The game is the following: It’s a simple multiplicative game. You toss a coin. If it shows heads, you win fifty percent of your wealth. If it shows tails, you lose forty percent of your wealth. You play this game once a minute, so you’re tossing a coin once a minute. As you’re playing, your wealth follows some sort of a random trajectory. I could ask this room who would like to play this game, and I’ll actually do it. Who wants to play this game?
AUDIENCE MEMBER The people in the other room.
[Laughter]
O. PETERS That’s good. This is a sign of success. I’ve asked this question many times and by now almost no one wants to play anymore. There are good reasons why you might want to play the game, but I’m glad you don’t.
Okay. Let’s look at one sequence over sixty minutes, so we were playing this game for an hour. You get some kind of a random trajectory, as you would expect. What do you do with a random trajectory? Well, it doesn’t really tell you much about the system, for example, whether this is really a game worth playing or not. It’s just some noise.
In 1654, Fermat and Pascal came up with a recipe for treating situations like that. And they said, “Oh, just imagine everything that could possibly happen.” So, all the possible trajectories over the sixty minutes and an average over them. And if that average looks good to you—in this case, if it goes up, if you’re winning—then that’s a good game. And we’ll call this average the expectation value.
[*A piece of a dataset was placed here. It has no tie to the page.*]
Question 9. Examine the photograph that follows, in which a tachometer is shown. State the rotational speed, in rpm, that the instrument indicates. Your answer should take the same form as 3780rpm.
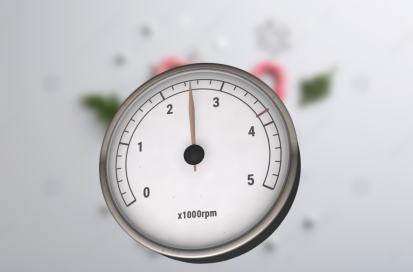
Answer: 2500rpm
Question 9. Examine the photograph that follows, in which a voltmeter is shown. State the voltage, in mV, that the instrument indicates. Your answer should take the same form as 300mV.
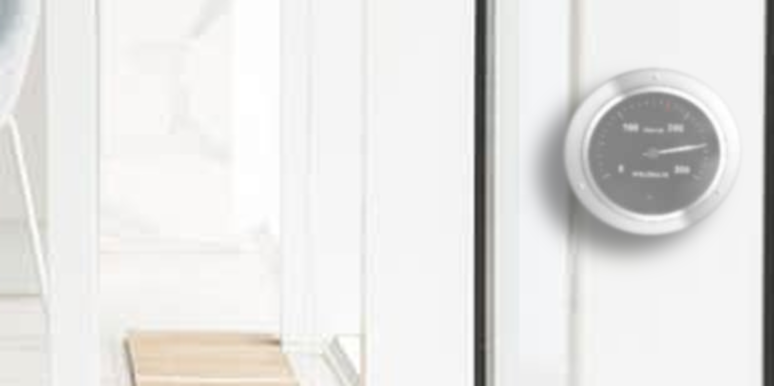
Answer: 250mV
So how do you construct this thing? You construct it by just running many, many, many of these trajectories—infinitely many. These are also called an ensemble or the ensemble of possible trajectories. So you’d run ten, you’d run twenty, you get more and more colorful lines, and then you start averaging. So at each moment of time you take the average over all of these colorful lines and you end up with some sort of slightly less noisy trajectory. If you average over more trajectories, the noise goes away and you’ll find what you’d probably expected to find, which is exponential growth in the expected wealth coming out of this game.
The conclusion from this perspective is that the game is worth playing, on average, but not everyone here wanted to play it. The question is, why is that? Why didn’t you want to play this game? The classic solution to this question is called expected utility theory. It starts from that observation that not everyone is optimizing the expected wealth or changes in expected wealth. And it introduces a new concept, which is the usefulness of wealth: actually, your dollars don’t matter. It’s what they’re worth to you that matters. And it’s the expectation value of that that you will optimize. So, in technical terms, you optimize the expected changes in the utility function.